The main recent development at SSA has been the release of version 6 of BPCS Client-Server, which is based on a new Distributed Object Computing Architecture (Doca). Sharon Ward, UK marketing manager, says that there are now 18 live sites worldwide using this version, with a further 116 predicted to take on the new system in the next few months.
SSA has invested heavily in Doca, which allows organisations to re-use components managed using the standard Common Object Request Broker Architecture (Corba). Applications are shielded from operating environments, and processes are implemented using electronic messaging over a network.
This means that organisations can run BPCS on a number of different servers, and can change applications and processes more easily than with legacy systems.
SSA on 01276 692111
Set up in 1977, JD Edwards has 43 offices around the world and 4,100 customers in more than 90 countries. It started its UK operation in 1990, and now employs 190 people in its High Wycombe office.
The company?s products include systems for financials; HR management; architecture, engineering, construction, mining and real estate; energy and chemical; public services, government, education; and manufacturing, distribution and logistics.
Its multiplatform, network-centric integrated business software, One World, allows organisations to run the system over the Internet, and includes embedded Web browser technology.
This means that users can access the Internet, corporate intranets and business applications from a single Web browser interface.
With this approach, applications and business processes can be changed and updated much quicker, and user training costs are reduced.

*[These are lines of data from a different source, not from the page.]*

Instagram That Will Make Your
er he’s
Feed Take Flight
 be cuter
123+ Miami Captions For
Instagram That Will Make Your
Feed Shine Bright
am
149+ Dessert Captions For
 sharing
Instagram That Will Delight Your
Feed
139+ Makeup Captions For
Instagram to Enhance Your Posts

Version B71.4 of One World also includes support for multiple currencies and new functionality for processes such as forecasting, job costing, fixed asset management and maintenance management.
The company has developed a nine-step methodology for implementing its software, which is called REP. This is designed to de-risk the implementation process, from agreeing on expectations to rolling out systems and carrying out periodic system audits.
JD Edwards on 01494 682700
There is no doubt that the integrated business software market is now in full swing. Partly driven by changes in technology, vendors can offer broadly comparable systems in terms of integration and quality.
Another key driver in the market is the impending potential disasters associated with year 2000 date change and EMU. These future problems will be difficult to avoid with legacy systems.
This means that there has never been a better time to invest in new core business applications. But choosing the right vendor depends on a number of factors: do you want applications written specifically for your vertical market? Do you need global support, yet also local features and functionality?
Do you want to be committed to a single vendor for technology and applications, or do you want to keep your options open? Is your company big enough to justify a major BPR exercise along with investment in new systems?
There are also other important questions about maintenance and upgrades. How expensive and frequent are upgrades likely to be? What skills do you need in-house to keep systems running smoothly, and are those skills difficult to find and/or expensive?
By asking those questions first, it is possible for organisations to reduce the number of suitable vendors to a reasonable shortlist. It?s also vital to check out reference sites of a similar size and industry, and to involve business representatives in both the package choice, and its implementation.